Our group has recently described a polymorphism, SNP rs75862629, located in the intergenic region between ERAP1 and ERAP2 that can affect the expression of both genes and, consequently, of HLA-B*27 molecules [19][48]. In particular, we showed that in the Sardinian population, the G variant, implicating high ERAP1 and low ERAP2 levels, induces a reduction in the surface expression of HLA-B*27:09, but not of HLA-B*27:05 [48]. In this regard, it is known that increased levels of HLA-B*27 expression also promote AS susceptibility [49]. In principle, the “disruption” of the conventional B27 peptidome due to the over-trimming by ERAP1 could cause an increase in suboptimal peptides that are not suitable for the B*27:09 binding but good enough for maintaining B*27:05 stability on the cell surface. As we recently reported, the higher flexibility of the HLA-B*27:05 binding groove and its low dependence on a classical B27 peptidome allow HLA-B*27:05 to present a HLA-B*07 restricted viral peptide (pEBNA3A-RPPIFIRRL) lacking the B27 consensus motif (Arg2) and nevertheless promoting the activation of specific CD8+ T cells. This response is not evoked by the HLA-B*27:09, remarking the lower stringency of the peptide repertoire bound by HLA-B*27:05 [50][51]. At present, we are investigating a possible correlation between this particular CD8+ T response in the context of HLA-B*27:05 and a specific haplotype of ERAP1 and ERAP2 (unpublished data). In this context, Rowntree et al. reported that several peptides derived from viruses causing chronic infections (EBV, CMV and HIV-1), usually displayed by the HLA-A*02, HLA-B*07 or HLA-B*57, could induce alloreactive CD8+ T cell responses towards HLA-B*27 [52]. Consistently, we also showed that the HLA-B*27 molecules can present viral epitopes introduced by chimeric proteins driven by TAT of HIV through a proteasome- and TAP-independent pathway, pointing out again the high flexibility of the HLA-B*27 molecules [53].

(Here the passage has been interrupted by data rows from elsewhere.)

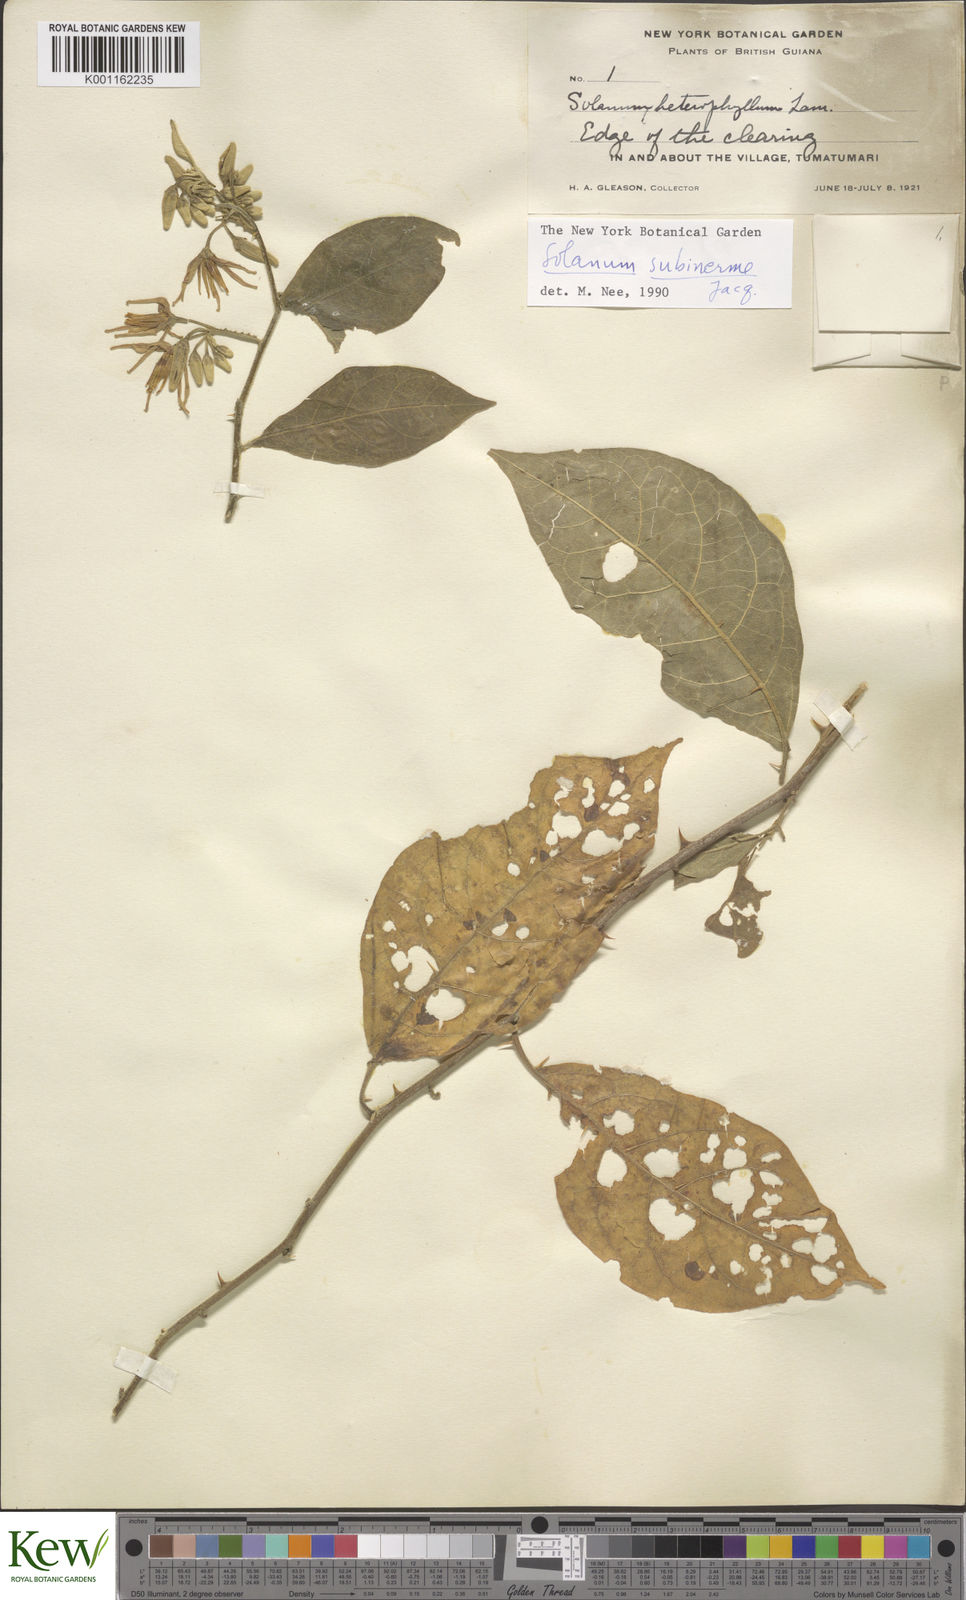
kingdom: Plantae
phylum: Tracheophyta
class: Magnoliopsida
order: Solanales
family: Solanaceae
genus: Solanum
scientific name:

Another important aspect is the subclinical gut inflammation occurring in up to 70% of patients with AS as a possible consequence of microbial dysbiosis [54]. The alteration of the gut microbiota could be, at least in part, related to the activation of autoreactive CD8+ T cells towards microbial peptides displayed by HLA-B*27 [55]. Accordingly, the permissive binding of HLA-B*27:05 could enlarge the spectrum of the candidate epitopes.
The complexity of B27 peptidome, especially of B*27:05, is far from an unambiguous definition; matching mass spectrometry analyses with functional studies, could shed light on its double role as a protective factor in viral infections and as a predisposing molecule in the autoimmune diseases.